Mitigating Spurious Correlations in Patch-wise Tumor Classification on High-Resolution Multimodal Images

TL;DR

This work investigates spurious correlations in patch-wise binary tumor classification on high-resolution multimodal images. It identifies tissue-size as a spurious cue that correlates with patch labels and discretizes this attribute into a binary spurious feature. The authors apply GERNE, a gradient extrapolation debiasing method, to maximize worst-group accuracy and demonstrate about a 7% WGA improvement over ERM across two tissue-size thresholds, enhancing performance on minority cases such as small tissue tumor patches. The findings highlight the importance of spurious-correlation aware learning in patch-based analysis and suggest that debiasing strategies can substantially improve robustness in practical diagnostic tasks. The approach has potential applicability to other high-resolution domains where patch-wise decisions are common, such as remote sensing and materials inspection.

Abstract

Patch-wise multi-label classification provides an efficient alternative to full pixel-wise segmentation on high-resolution images, particularly when the objective is to determine the presence or absence of target objects within a patch rather than their precise spatial extent. This formulation substantially reduces annotation cost, simplifies training, and allows flexible patch sizing aligned with the desired level of decision granularity. In this work, we focus on a special case, patch-wise binary classification, applied to the detection of a single class of interest (tumor) on high-resolution multimodal nonlinear microscopy images. We show that, although this simplified formulation enables efficient model development, it can introduce spurious correlations between patch composition and labels: tumor patches tend to contain larger tissue regions, whereas non-tumor patches often consist mostly of background with small tissue areas. We further quantify the bias in model predictions caused by this spurious correlation, and propose to use a debiasing strategy to mitigate its effect. Specifically, we apply GERNE, a debiasing method that can be adapted to maximize worst-group accuracy (WGA).
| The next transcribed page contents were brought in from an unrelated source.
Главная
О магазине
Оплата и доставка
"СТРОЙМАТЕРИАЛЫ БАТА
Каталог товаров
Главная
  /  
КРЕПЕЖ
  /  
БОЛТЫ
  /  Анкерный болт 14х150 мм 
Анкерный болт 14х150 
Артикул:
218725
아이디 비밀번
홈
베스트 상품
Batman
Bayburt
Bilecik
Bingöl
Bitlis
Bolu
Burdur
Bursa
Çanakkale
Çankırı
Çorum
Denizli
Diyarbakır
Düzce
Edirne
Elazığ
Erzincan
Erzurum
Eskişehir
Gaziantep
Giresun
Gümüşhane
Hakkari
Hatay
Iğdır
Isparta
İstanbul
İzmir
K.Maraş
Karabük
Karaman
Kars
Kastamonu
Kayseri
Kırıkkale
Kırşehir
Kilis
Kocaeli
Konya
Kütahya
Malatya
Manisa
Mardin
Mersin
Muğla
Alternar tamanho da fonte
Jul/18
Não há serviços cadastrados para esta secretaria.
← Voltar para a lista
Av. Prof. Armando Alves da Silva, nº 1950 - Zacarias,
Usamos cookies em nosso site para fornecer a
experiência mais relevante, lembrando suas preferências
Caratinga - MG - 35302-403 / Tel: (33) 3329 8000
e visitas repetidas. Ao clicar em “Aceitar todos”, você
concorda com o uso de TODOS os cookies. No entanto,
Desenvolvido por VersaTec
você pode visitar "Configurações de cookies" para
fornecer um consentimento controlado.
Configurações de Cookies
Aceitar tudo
Our results show an improvement in WGA by approximately 7% compared to ERM for two different thresholds used to binarize the spurious feature. This enhancement boosts model performance on critical minority cases, such as tumor patches with small tissues and non-tumor patches with large tissues, and underscores the importance of spurious correlation-aware learning in patch-wise classification problems.

Paper Structure

This paper contains 19 sections, 5 equations, 1 figure, 1 table.

Figures (1)

  • Figure 1: Illustration of the patch-wise classification pipeline and the emergence of spurious correlations between patch composition and binary labels. Top row: A high-resolution multimodal nonlinear image (left) sourced from dataset is divided into fixed-size patches to fit the neural network input. The corresponding pixel-wise segmentation mask is shown in the center (red: tumor tissue; black: non-tumor regions, including healthy tissue and background). The binarized patch-wise labels are shown on the right, where each patch is assigned a positive label (red) if it contains at least one tumor pixel, and a negative label (black) otherwise. Bottom row: Histogram-based analysis (on the test set of the dataset under study dataset) of patch composition reveals strong correlations between tissue size and patch labels. The estimated conditional distributions of $p(r_{P_k}^{\mathrm{tumor}} \mid y_k = 1)$, $p(r_{P_k}^{\mathrm{tumor\text{-}tissue}} \mid y_k = 1)$, and $p(r_{P_k}^{\mathrm{tissue}} \mid y_k = 0)$ are shown from left to right as normalized histograms. Tumor patches tend to contain larger tissue regions, whereas non-tumor patches are dominated by background with minimal tissue. These correlations may introduce shortcuts for ERM-trained models, causing models to rely on non-causal features such as overall tissue size. To verify whether these spurious correlations are exploited by the model, we trained a standard ERM-based binary classifier and overlaid, for each distribution, the proportion of correct (green) and incorrect (red) predictions. The resulting pattern confirms that models can rely on non-causal cues such as overall tissue size, underscoring the need for debiasing strategies in patch-based learning frameworks.